Thursday, December 14, 2006

Tag, I are It, Again

sez sunrunner. So, okay!

This is the meme:

1. Grab the book closest to you.
2. Open to page 123, go down to the fifth sentence
3. Post the text of next 3 sentences on your blog
4. Name of the book and the author
5. Tag three people


So, the book nearest me...uh, I guess this one. Harold Bloom, "Shakespeare, the invention of the human." great, another one i haven't read at all. okay: o, p. 123 starts with quotage from "Love's Labor Lost:"


The anointed sovereign of sighs and groans
Liege of all loiterers and malcontents
Dread prince of plackets, king of codpieces...



...dude. Is he talking about who I think he's talking about? "king of codpieces!"

chills! down the spine!

anyway. I tag, uh, alphabitch, bimbo, and Quinn the Brain.

13 comments:

Eli said...

...dude. Is he talking about who I think he's talking about? "king of codpieces!"
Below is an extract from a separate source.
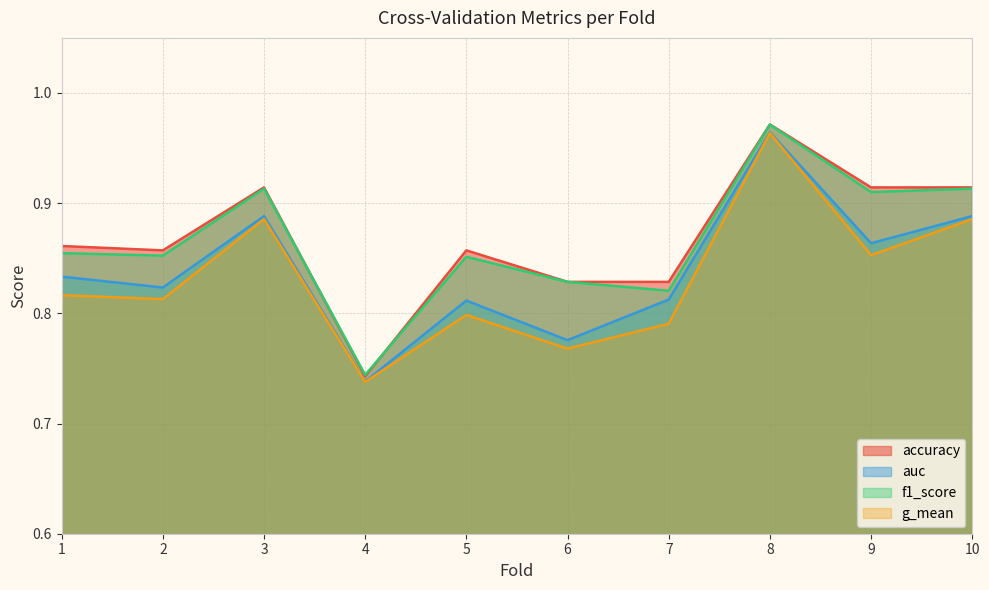

Read the auc value at 7.

0.8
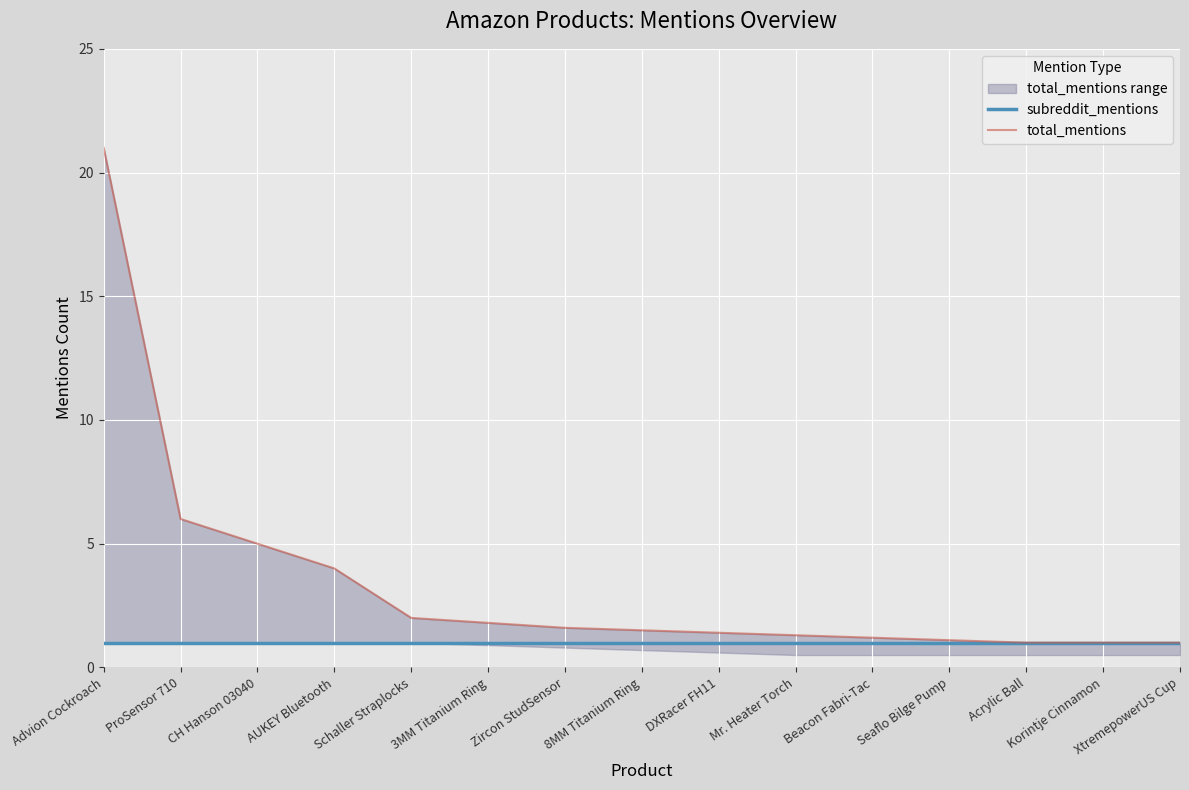

Which label corresponds to the largest value in the chart?

Advion Cockroach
"Liege of all loiterers and malcontents"? Yeah, I'd bloody well say so.

J. Goff said...

The wightly wanton with a velvet brow?

Oh, wait....

:)

PS, what the FUCK is blogger's problem tonight with the word verification? This is my fourth time and I swear I at least got one of the preceding attempts right. I'M NOT EVEN DRUNK, GODDAMMIT!

Hahni said...

I want to start a blog called King of Codpieces. It could be an uber-butch thing, ya know?

Bimbo said...

A book meme... like a narcotics-laced pacifier for the chronically malcontent. Thanks, Belle, I enjoyed it.
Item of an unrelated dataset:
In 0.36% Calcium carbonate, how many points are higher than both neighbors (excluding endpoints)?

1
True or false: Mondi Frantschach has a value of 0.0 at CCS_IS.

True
midwesterntransport said...

I did this. IT was a book of Theresa Rebeck plays.

Jen: It was just a kiss! I felt sorry for him!
Jessica: Don't you think that misled him?
Jen: I don't know! Maybe, but I didn't mean -- look, I told him a million times --

belledame222 said...

GAAAHHHHHH Rebech the nebech

Anonymous said...

I'll play here, if you don't mind:

When at last the man who kept the key had been discovered, he turned out to be immensely old and feeble. With him was a big, awkward girl who seemed to be his daughter or granddaughter. Her dress looked very grimy in contrast with the new snow amid which she was standing.

The Tale of Genji
Lady Murasaki
(trans Arthur Waley)

Anonymous said...

The oracle has spoken!



Jayzus! I can't get through the secret blogger code. This one looks like herbalax.

alphabitch said...

aw shit. I'm at my office. The nearest book is only 92 pages long (O'Reilly's HTML Pocket Reference, if you must know). If I walk across the room (OK, roll my chair back four feet) I can reach the bookshelf but all the books on it are either reference books or policy & procedure manuals. Do I have to use one of these or can I go home if I promise to pick up the first book I see when I walk in the door? I'll go in the back door so that the first thing I see isn't the whole huge wall of books which would make it real easy just to pick out the coolest book I could find to impress youall.

belledame222 said...

weeellllllllllllll

(tap tap tap tap tap)

okay then.

Alon Levy said...

I had to read this while writing a math post...

It is clear from either formula for the continuation of \zeta that the pole at s = 1 is simple. To evaluate the residue, let s \in R (s > 1). Then \sum_{v=2}^{\infty}v^(-s) <= \int_{1}{\infty}x^(-s)dx <= \sum_{v=1}^{\infty}v^(-s).

Alon Levy said...

Errata: proper LaTeX would be \int_{1}^{\infty} (actually, proper LaTeX would be v^{-s} and x^{-s}, but I'd rather have ASCIIfied math whenever possible).

Anonymous said...

In order to produce this ethical explosion, two recognition plots (each complex enough in its own right) have to collide: the personal recognition plot in which Gwendolen Harleth eventually discovers that the English gentleman she has married is a monster, & Daniel Deronda's endlessly ramifying recognition of an ethnic & historical identity.